Problem: Produce the same data once more, line for line.

**** Data section

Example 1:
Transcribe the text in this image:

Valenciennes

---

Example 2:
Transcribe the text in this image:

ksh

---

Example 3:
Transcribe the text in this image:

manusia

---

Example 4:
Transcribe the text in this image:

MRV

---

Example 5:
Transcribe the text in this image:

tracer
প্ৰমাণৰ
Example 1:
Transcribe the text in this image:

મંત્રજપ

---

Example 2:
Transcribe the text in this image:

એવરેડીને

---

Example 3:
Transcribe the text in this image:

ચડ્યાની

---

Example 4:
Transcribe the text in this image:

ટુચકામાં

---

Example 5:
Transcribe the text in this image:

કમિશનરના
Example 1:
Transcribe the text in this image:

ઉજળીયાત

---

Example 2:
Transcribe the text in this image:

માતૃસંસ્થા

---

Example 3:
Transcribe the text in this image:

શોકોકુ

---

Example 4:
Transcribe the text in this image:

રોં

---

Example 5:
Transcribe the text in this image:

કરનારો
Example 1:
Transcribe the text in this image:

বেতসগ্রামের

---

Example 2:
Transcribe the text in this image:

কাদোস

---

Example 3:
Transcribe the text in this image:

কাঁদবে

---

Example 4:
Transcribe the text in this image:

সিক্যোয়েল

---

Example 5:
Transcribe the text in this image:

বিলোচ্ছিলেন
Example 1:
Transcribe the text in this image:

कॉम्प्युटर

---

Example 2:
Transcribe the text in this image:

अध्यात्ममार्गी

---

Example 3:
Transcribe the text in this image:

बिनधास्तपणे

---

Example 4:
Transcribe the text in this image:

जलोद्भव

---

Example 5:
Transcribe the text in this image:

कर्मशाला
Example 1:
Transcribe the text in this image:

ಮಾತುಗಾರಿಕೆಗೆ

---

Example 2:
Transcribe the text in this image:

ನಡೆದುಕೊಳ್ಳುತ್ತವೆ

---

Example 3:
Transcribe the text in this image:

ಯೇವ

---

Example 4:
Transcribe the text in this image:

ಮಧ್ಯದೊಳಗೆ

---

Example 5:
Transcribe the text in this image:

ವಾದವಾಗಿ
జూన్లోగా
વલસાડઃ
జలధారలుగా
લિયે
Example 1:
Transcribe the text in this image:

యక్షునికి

********

Task solution:
Example 1:
Transcribe the text in this image:

Valenciennes

---

Example 2:
Transcribe the text in this image:

ksh

---

Example 3:
Transcribe the text in this image:

manusia

---

Example 4:
Transcribe the text in this image:

MRV

---

Example 5:
Transcribe the text in this image:

tracer
প্ৰমাণৰ
Example 1:
Transcribe the text in this image:

મંત્રજપ

---

Example 2:
Transcribe the text in this image:

એવરેડીને

---

Example 3:
Transcribe the text in this image:

ચડ્યાની

---

Example 4:
Transcribe the text in this image:

ટુચકામાં

---

Example 5:
Transcribe the text in this image:

કમિશનરના
Example 1:
Transcribe the text in this image:

ઉજળીયાત

---

Example 2:
Transcribe the text in this image:

માતૃસંસ્થા

---

Example 3:
Transcribe the text in this image:

શોકોકુ

---

Example 4:
Transcribe the text in this image:

રોં

---

Example 5:
Transcribe the text in this image:

કરનારો
Example 1:
Transcribe the text in this image:

বেতসগ্রামের

---

Example 2:
Transcribe the text in this image:

কাদোস

---

Example 3:
Transcribe the text in this image:

কাঁদবে

---

Example 4:
Transcribe the text in this image:

সিক্যোয়েল

---

Example 5:
Transcribe the text in this image:

বিলোচ্ছিলেন
Example 1:
Transcribe the text in this image:

कॉम्प्युटर

---

Example 2:
Transcribe the text in this image:

अध्यात्ममार्गी

---

Example 3:
Transcribe the text in this image:

बिनधास्तपणे

---

Example 4:
Transcribe the text in this image:

जलोद्भव

---

Example 5:
Transcribe the text in this image:

कर्मशाला
Example 1:
Transcribe the text in this image:

ಮಾತುಗಾರಿಕೆಗೆ

---

Example 2:
Transcribe the text in this image:

ನಡೆದುಕೊಳ್ಳುತ್ತವೆ

---

Example 3:
Transcribe the text in this image:

ಯೇವ

---

Example 4:
Transcribe the text in this image:

ಮಧ್ಯದೊಳಗೆ

---

Example 5:
Transcribe the text in this image:

ವಾದವಾಗಿ
జూన్లోగా
વલસાડઃ
జలధారలుగా
લિયે
Example 1:
Transcribe the text in this image:

యక్షునికి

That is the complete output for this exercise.